# Rohrdurchmesser



## Teichforum.info (20. Mai 2003)

Hi @ all,

gibt es irgendeine Formel wie man den Wasserdurchfluß eines Rohres berechnen kann? Vieleicht gibt es ja eine Formel oder sogar eine Tabelle!? Wie kann man z.B. errechnen wieviele 50 er Rohre man als Ausgang braucht, wenn man ein 160er als Eingang hat? 

Vielen Dank 

Tom


----------



## Teichforum.info (20. Mai 2003)

ohh ich erinnere mich, wie ich vor Wochen nach so einer Formel gesucht habe, sogar bei unseren  Wasserwerken habe ich angerufen ...... hab aber nix gefunden ...


----------



## Teichforum.info (20. Mai 2003)

Hallo Tom,

ja, da war doch mal was im Studium gewesen???    :gruebel: 
Wenn es nicht allzu eilig ist, kann ich ja mal in meinen Unterlagen blättern.


----------



## Teichforum.info (20. Mai 2003)

Au ja Silke - schau mal nach - fänd ich echt klasse. Interessant fände ich die Formel, die die Durchflußmenge berechnen kann, ohne Beeinflussung von Druck oder sonstigem (Pumpe) - wenns so ne Formel überhaupt gibt, von wegen Materialreibung oder sonstigen Abzügen - bin gespannt, ob Du was findest!


----------



## Teichforum.info (21. Mai 2003)

hallo zusammen,

ist recht einfach wenn man es weiß - auszugehen ist jeweils von der fläche des kreises (d² x pi) : 4
diese fläche rechnest du dir jetzt von deinem 160er rohr aus - und von dem 50er rohr.

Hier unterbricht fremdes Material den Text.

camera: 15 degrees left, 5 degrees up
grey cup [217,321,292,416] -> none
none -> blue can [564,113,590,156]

nun nimmst du die fläche des 160er und teilst es durch die fläche des 50er rohres - rundest auf und schon hast du die anzahl. 
... wenn ich mich auf die schnelle nicht vertan habe: 11Rohre 

durch ein 100er rohr ohne druck (schwerkraft) laufen so etwa 10 - 14 000 liter in der stunde - und von diesem wert kannst du dann weiterrechnen.

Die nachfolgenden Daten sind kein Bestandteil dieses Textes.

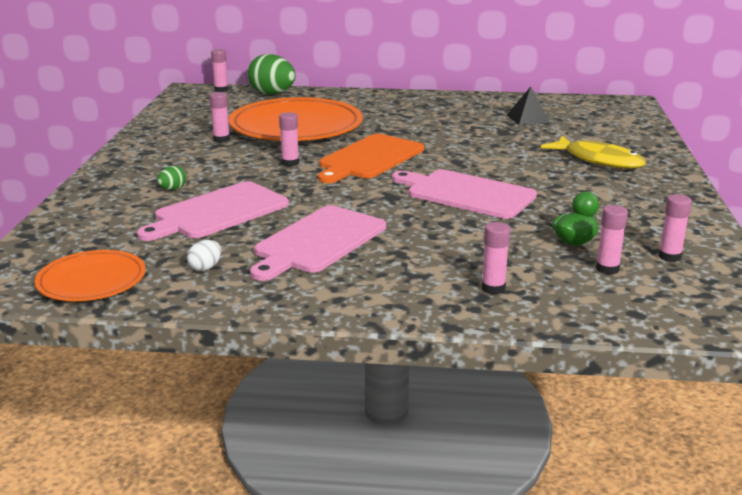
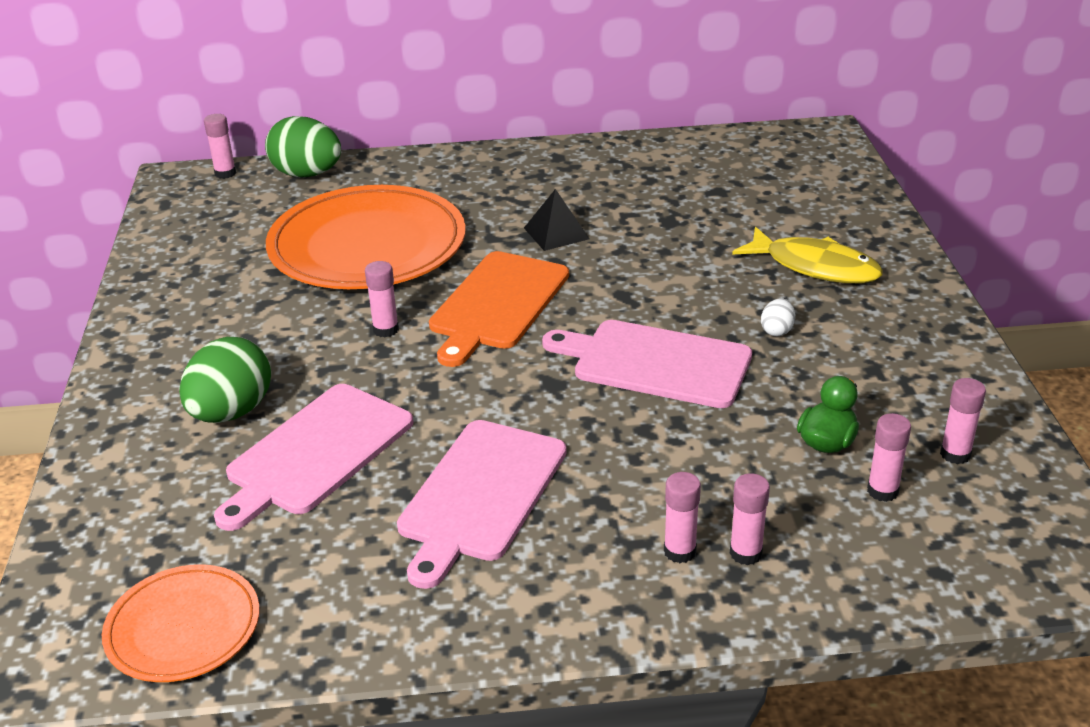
camera: 10 degrees left, 10 degrees up
green egg [157,166,186,190] -> green egg [179,337,271,423], size x2.20
white egg [187,240,221,271] -> white egg moved to [761,298,795,336]
pink glue stick [209,92,230,143] -> pink glue stick moved to [664,472,701,563]
black pyramid [507,86,550,125] -> black pyramid moved to [524,189,589,251]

um zwei 100er ablaufen zu lassen benötigst du ein 140er rohr - das gibt es nicht - also muß man ein 160er verwenden wenn man keine verluste will.

jürgen


----------



## Teichforum.info (21. Mai 2003)

hallo susanne,

die formel die du gerne hättest ist sehr viel aufwendiger und für uns fast nicht zu berechnen da hier komponenten wie eingangsdruck (auch der wasserdruck welcher sich ergiebt durch das anstehende wasser und die tiefe des auslaufes) - sowie reibwert der verwendeten rohre - temperatur (wasserdichte) gefälle des rohres, strömungswiederstand jeder auch nur so kleinen krümmung .... und und und mit einfliesen ....... und wenn du dann ewig gerechnet hast und wasser marsch gibst kommt doch eine andere menge hinten an wie die, welche die rechnung ergab.

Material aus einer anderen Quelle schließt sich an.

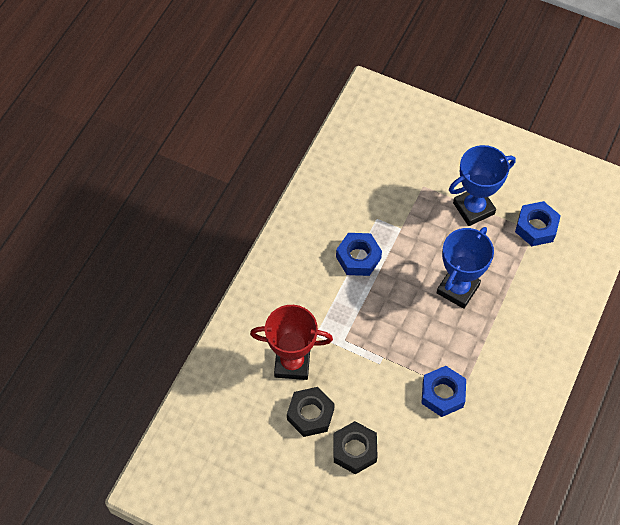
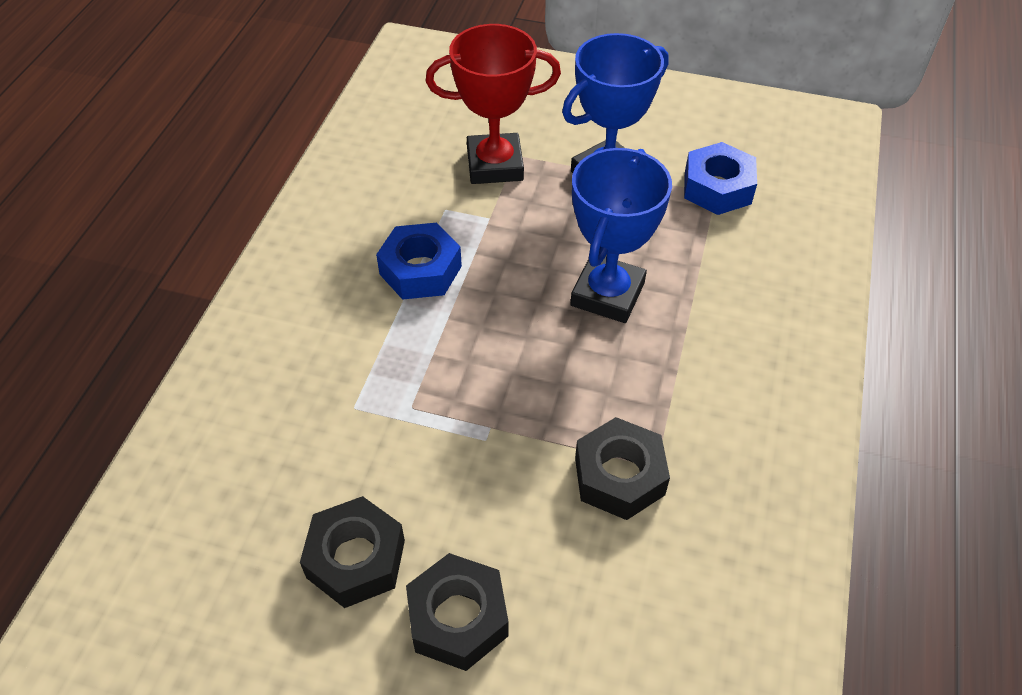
camera: 10 degrees left, 10 degrees down
red trophy [250,305,333,380] -> red trophy moved to [426,24,561,184]
blue nut [421,366,466,417] -> black nut [575,417,670,520]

in einem meiner früheren leben habe ich sowas ähnliches mal für luftdurchsatz berechen müssen - die ergebnisse sind alle nur näherungen - habe daraufhin ein neues leben begonnen     

hoffe aber trotzdem jetzt keinem theorie promovierten auf den schlips getreten zu sein ...........

jürgen


----------



## Teichforum.info (23. Mai 2003)

Einspruch...   :!: 

hängt die Durchflussmenge beim Schwerkraftprinzip nicht davon ab, wie tief ich den Ausgang vom teich setze ?
Je tiefer ich bin, desto höher ist doch der Druck der das Wasser durchs Rohr schiessen läßt... oder?

lG
Doogie


----------



## Teichforum.info (23. Mai 2003)

hallo doggie,

einspruch abgelehnt - auch wenn du recht hast!!!   



> komponenten wie eingangsdruck (auch der wasserdruck welcher sich ergiebt durch das anstehende wasser und die tiefe des auslaufes)



der tatbestand deines einwandes wurde bereits in betracht gezogen.

NUR dann müßtest du deinen filter etc. auch auf diese tiefe setzen !!!!!!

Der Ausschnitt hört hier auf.